Thursday, 3 August 2017

Small Wonder

Random Notes

By V Ramnarayan

Siddhartha Jagannath is all of 17 years old, but he has already been a teacher for quite a few years. Born to Indian parents living in the US, he has been home schooled for quite a few years, he appeared for his eleventh grade exams earlier this year. With high scores in physics, maths and US history, he has also completed advanced studies in Sanskrit with distinction. He received the Inlaks fellowship for classical music in 2015.

In addition, he was a research intern at the Foreign Policy Research Institute, Philadelphia in June 2015, writing a paper on the Iranian nuclear deal prior to its signing. He was also a research intern at the South Asian Studies Dept. at the University of Pennsylvania, Philadelphia July 2016. 

Siddhartha has published a transliteration of Subhasitasudhanidhi, a 14th century work. As a student of Sanskrit, Siddhartha actually enjoys such subjects as Panini Vyakarna and Kavya. In addition, he is a volunteer at Chennai's Samskrita Bharati where he teaches spoken Sanskrit and contributes towards the Sanskrit Wikipedia. He has even taught Sanskrit at Prague in the Czech Republic.
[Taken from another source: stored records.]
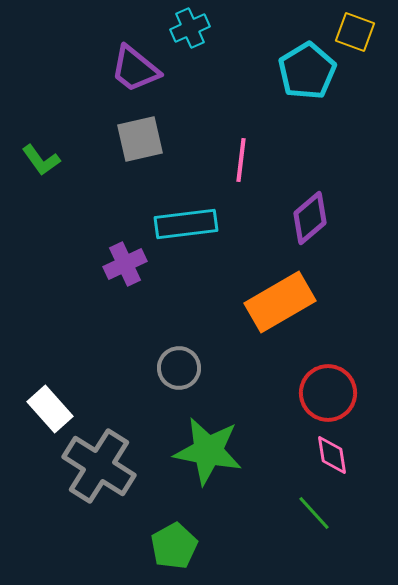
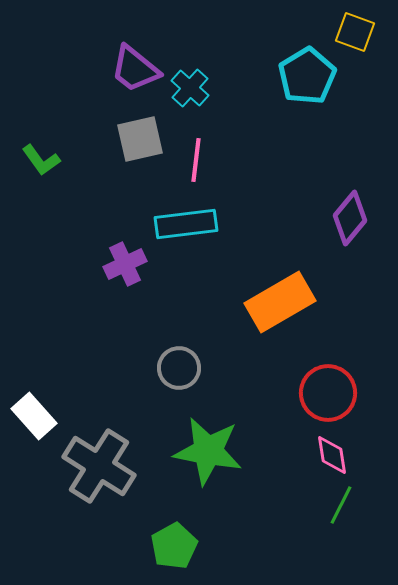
cyan cross: moved 60 px down; rotated 24 degrees counterclockwise
cyan pentagon: moved 5 px down
pink line: moved 45 px left
purple diamond: moved 40 px right; rotated 10 degrees counterclockwise
white rectangle: moved 16 px left, 7 px down
green line: moved 27 px right, 8 px up; rotated 69 degrees clockwise
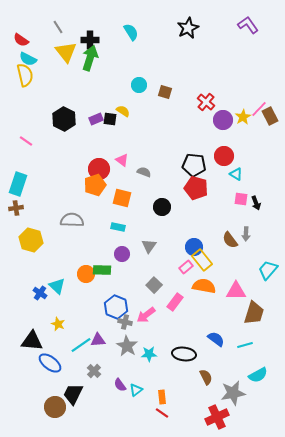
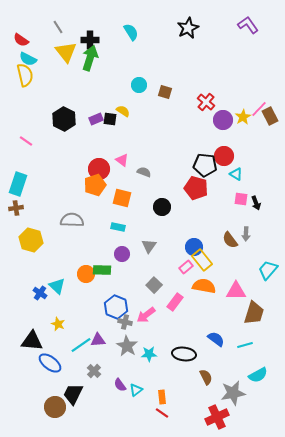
black pentagon at (194, 165): moved 11 px right
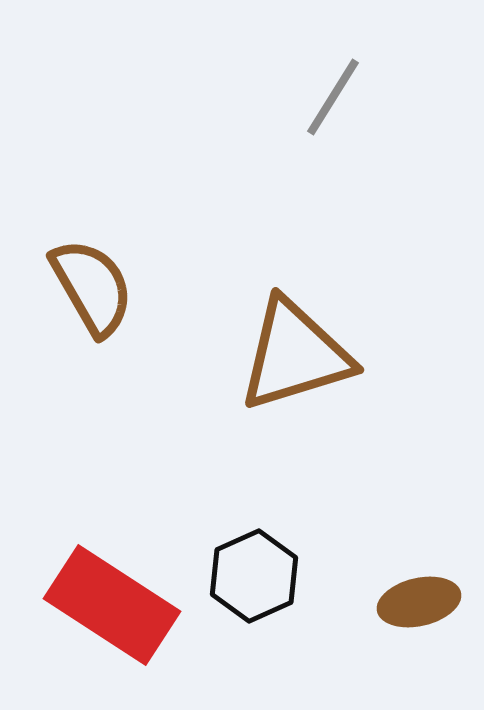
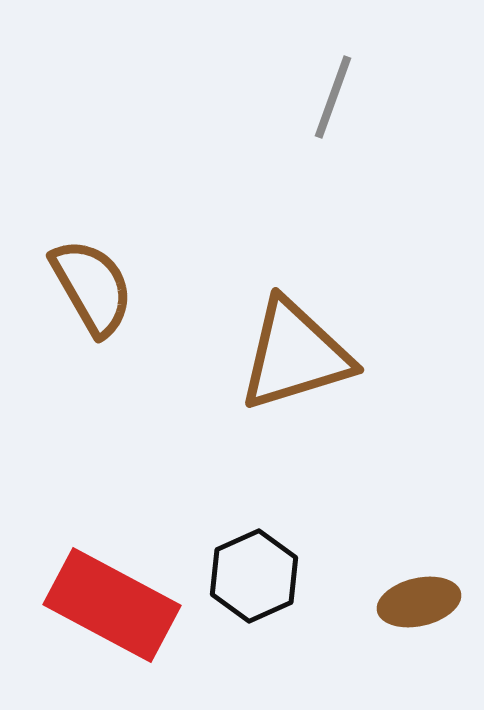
gray line: rotated 12 degrees counterclockwise
red rectangle: rotated 5 degrees counterclockwise
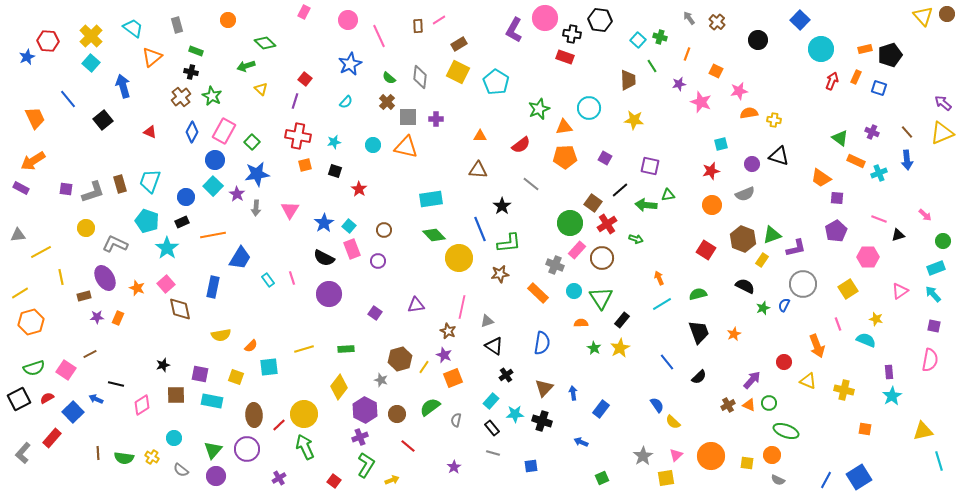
He has been Sruti's youngest correspondent for some years now. Most visitors to the Music Academy (and other sabhas) during the music season will be familiar with little Siddhartha and his younger brother Ashok, both dressed in tiny veshtis and sporting tiny kudumis, listening intently to the music on offer, and what's more, critically analysing concerts with the expertise of veteran critics. The children's impish sense of humour and overall pleasant conduct prevent any ideas of precocity or arrogance on their parts.

I first sighted the boys back in 2013 or thereabouts. I saw both of them furiously taking notes during the morning sessions of lec-dems at the Music Academy, often accompanied by their mother Vijaya. I gradually got to know them and won their confidence. The younger brother Ashok was—and continues to be—the naughtier of the two, while Siddhartha was already showing signs of becoming quite the young vidwan. He was soon to start winning competitions and medals. It was a pleasure to sit next to them during the lectures and watch their total concentration. I do not remember how it came about—if it was I who brought up the subject or Vijaya who did—but soon I was making use of the extensive notes Siddhartha was making, by publishing his commentaries on the lec-dems in the Sruti blog.
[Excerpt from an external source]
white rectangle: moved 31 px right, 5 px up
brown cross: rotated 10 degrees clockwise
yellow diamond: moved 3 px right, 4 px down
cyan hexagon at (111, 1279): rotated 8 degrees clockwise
In one of his early blog posts entitled From Tirukodikaval to me, Siddhartha said: 

"My first Margazhi season in Chennai has been very exciting, to say the least. Every activity we did was music related and everywhere we went we heard great music. We stood in line for concert tickets, and spoke to friends and strangers about song lists, rasikas.org reviews, concerts and schedules. I have more old Mama/ Mami friends than my grandma. I have also eaten more cookies and candy in this one month than I have my entire childhood, thanks to all my Mami/ Mama friends at the sabhas. In all this music related activity I ended up with a treasure. I am now the proud owner of a violin once used by Tirukodikaval Krishna Iyer.

"One lecdem I thoroughly enjoyed was T.N. Krishnan mama’s. After hearing all that Krishnan mama had to say about his childhood days and how much he practised to become the great maestro he is today, I became motivated to practise like him so one day I could play the violin like him. I came home completely inspired. I was greeted by my Tirukodikaval Krishna Iyer violin, which made things even sweeter. I could not rest or go to bed. I was so exhilarated that I played my violin till past midnight. Needless to say that was shortlived!" Please visit http://srutimag.blogspot.com to read his posts.
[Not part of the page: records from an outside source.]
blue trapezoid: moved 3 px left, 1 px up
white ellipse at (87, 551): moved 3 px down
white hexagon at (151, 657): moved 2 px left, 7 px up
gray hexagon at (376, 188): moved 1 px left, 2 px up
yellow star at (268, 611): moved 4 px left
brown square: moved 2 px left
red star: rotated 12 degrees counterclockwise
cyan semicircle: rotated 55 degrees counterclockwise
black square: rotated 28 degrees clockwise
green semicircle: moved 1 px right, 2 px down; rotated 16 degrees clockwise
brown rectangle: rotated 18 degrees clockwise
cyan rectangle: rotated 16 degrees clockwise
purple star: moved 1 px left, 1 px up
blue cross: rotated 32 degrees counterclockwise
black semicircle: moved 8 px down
Siddhartha has been learning classical music for a decade or soin Chennai (through Skype) and  Columbus, Ohiofrom a much loved teacher, Trivandrum Seethalakshmi, a disciple of Semmangudi Srinivasier. Siddhartha has won prizes at music competitions held at the Madras Music Academy, the Indian Fine Arts Academy and Mylapore Fine Arts and was selected as one of five voices for the future in a competition co-hosted by Sruti, Music Forum and TAG Centre.

Here I must add that Ashok is just as gifted as his elder brother and a budding violinist. His story must wait for another time.